This week’s Ftag of the Week is F810 Assistive Devices – Eating Equipment/Utensils, which is part of the Food and Nutrition Services regulatory group. F810 requires nursing facilities to provide any special eating equipment and utensils that a resident needs to maintain their current abilities related to eating and drinking or, if possible, to improve them. A facility is also responsible for providing necessary staff assistance to ensure that the resident can use the assistive devices that are part of the resident’s plan of care.
Let’s look at several scenarios regarding how this has been cited on survey in 2019:
- A surveyor observed the dining room for two lunch meals over two days and noticed a resident with significant hand tremors trying to eat. The resident and the floor underneath him both had spilled food on them. The resident was interviewed and stated he should have had weighted utensils and a wrist cuff, which were part of the resident’s nutritional care plan, but were not provided during the observed meals.
- A surveyor observed that a resident had regular utensils during a meal observation, and the tray ticket did not include instructions for built up utensils as per the resident’s plan of care.
- Staff were seen in the dining room, but not assisting or cueing a resident with her meal and the resident was not provided with a scoop plate as ordered.
- A resident was observed eating mashed potatoes with her fingers, and then at another meal, the resident was observed asleep in front of her cold breakfast tray. Staff passed by the resident without interacting or offering assistance. A nurse said the resident is not always provided with utensils because she likes to eat with her hands, however, the dietary director stated that she had not assessed the resident for the use of finger foods to make eating easier.
It is very easy for someone to observe things going wrong with meal service, not just during survey, but on any given day related to provision and use of adaptive equipment as well as necessary staff oversight an assistance being provided. The issues cited above are not unique situations that only happen to be observed when a surveyor is conducting a meal observation! Issues related to assistive devices should be proactively addressed through management observation of meal service and routine auditing to avoid a “gotcha” deficiency. There needs to be a strong system in place to ensure that tray tickets match tray items, not just for assistive devices, but for food items and proper consistencies as well.

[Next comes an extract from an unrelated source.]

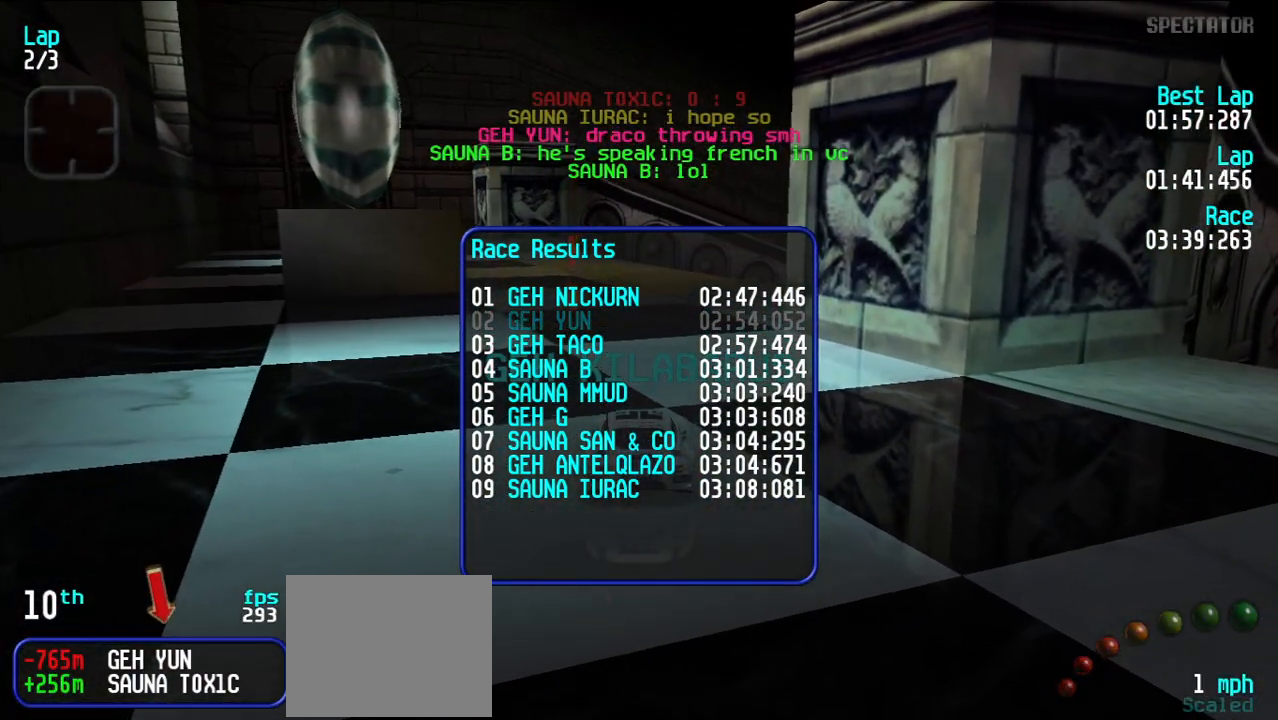
Gameplay with keyboard; each line is a JSON object with the keys held at the frame after it. "events" lists presses ("down") and releases ("up") of "d", "e", "u" and "y" between this image and that frame as [ms after this image, input, new state], when the widget could be followed in between. No other keys are recorded. Mouse input is not recorded.
{"keys": ["d"], "events": [[233, "d", "down"]]}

Let’s also not forget the importance of staff education regarding their responsibility for sharing information that a resident is refusing or is no longer able to use the adaptive equipment provided to assist them in remaining independent or require a lower level of assistance with eating or drinking. We should not be observing a CNA feeding a resident with built-up utensils due to lack of Nursing staff communicating with each other or with the Dietary Department that the adaptive equipment is no longer needed. Think about what a positive outcome there could be if there were timely communication of a decline in use of or refusal to use certain equipment and we coupled that with timely revision to the plan of care.